The functionality of the proportional valve 32 comprises a first and a second control position, as well as several in-between positions. In the first control position, the proportional valve 32 connects the lines 202 and 206 and blocks the line 204, so that cooling agent flows only from the line 202 into the line 206. In the second control position, the proportional valve 32 connects the lines 204 and 206 and blocks the line 202, so that the cooling agent flows only from the line 204 into the lines 206. In an intermediate position for the proportional valve 32, the cooling agent in the line 206 is composed of cooling agent from the lines 202 and 204, corresponding to a predetermined mixing ratio, thus forming a cooling-agent mixture with the respective shares of cooling agent from both the containers 12 and 14. If there is a temperature difference between the cooling agent in line 202 and the cooling agent in line 204, it is possible on the one hand by selecting the first or second control position for the proportional valve 32 to adjust the cooling agent temperature in line 206 to match the temperature value of the cooling agent in line 202 or to adjust the value of the temperature to the cooling agent temperature value in line 204.

On the other hand, it is possible by selecting an intermediate position for the proportional valve 32, to adjust the cooling agent temperature value in line 206 to a value in-between the temperature of the cooling agent in line 202 and the temperature of the cooling agent in line 204.

▬▬▬▬▬▬▬▬▬▬

Brief 1:
Quote the lines of the records word for word, starting with the line that contains "Halloween is Right" and going on through the line that contains "their own books can be a thrilling experience", both included.

Given data:

▬▬▬▬▬▬▬▬▬▬

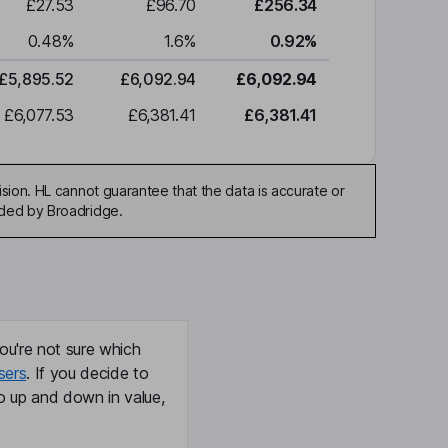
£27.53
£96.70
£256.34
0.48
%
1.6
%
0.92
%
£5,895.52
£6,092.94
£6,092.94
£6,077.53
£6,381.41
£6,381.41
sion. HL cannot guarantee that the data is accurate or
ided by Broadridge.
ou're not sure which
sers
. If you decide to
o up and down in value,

▬▬▬▬▬▬▬▬▬▬

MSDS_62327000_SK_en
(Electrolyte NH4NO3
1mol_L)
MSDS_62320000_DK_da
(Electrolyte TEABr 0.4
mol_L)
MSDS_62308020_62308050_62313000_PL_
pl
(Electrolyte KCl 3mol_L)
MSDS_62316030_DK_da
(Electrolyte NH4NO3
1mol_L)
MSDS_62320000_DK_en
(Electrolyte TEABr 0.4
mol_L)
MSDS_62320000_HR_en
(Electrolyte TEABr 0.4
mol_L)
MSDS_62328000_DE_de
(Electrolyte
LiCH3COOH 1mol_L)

▬▬▬▬▬▬▬▬▬▬

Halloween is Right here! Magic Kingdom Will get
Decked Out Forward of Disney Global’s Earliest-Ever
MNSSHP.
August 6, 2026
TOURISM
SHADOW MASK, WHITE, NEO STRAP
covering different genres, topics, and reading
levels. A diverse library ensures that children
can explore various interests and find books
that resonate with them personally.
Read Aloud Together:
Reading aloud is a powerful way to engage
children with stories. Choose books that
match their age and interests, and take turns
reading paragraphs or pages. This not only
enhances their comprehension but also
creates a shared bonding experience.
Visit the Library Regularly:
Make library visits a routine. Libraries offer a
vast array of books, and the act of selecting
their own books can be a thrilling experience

▬▬▬▬▬▬▬▬▬▬

Brief 2:
Print the part of the proportional valve text starting with "On the other" and going on through "agent in line 204.", word for word.

Your solution 1:
Halloween is Right here! Magic Kingdom Will get
Decked Out Forward of Disney Global’s Earliest-Ever
MNSSHP.
August 6, 2026
TOURISM
SHADOW MASK, WHITE, NEO STRAP
covering different genres, topics, and reading
levels. A diverse library ensures that children
can explore various interests and find books
that resonate with them personally.
Read Aloud Together:
Reading aloud is a powerful way to engage
children with stories. Choose books that
match their age and interests, and take turns
reading paragraphs or pages. This not only
enhances their comprehension but also
creates a shared bonding experience.
Visit the Library Regularly:
Make library visits a routine. Libraries offer a
vast array of books, and the act of selecting
their own books can be a thrilling experience

Your solution 2:
On the other hand, it is possible by selecting an intermediate position for the proportional valve 32, to adjust the cooling agent temperature value in line 206 to a value in-between the temperature of the cooling agent in line 202 and the temperature of the cooling agent in line 204.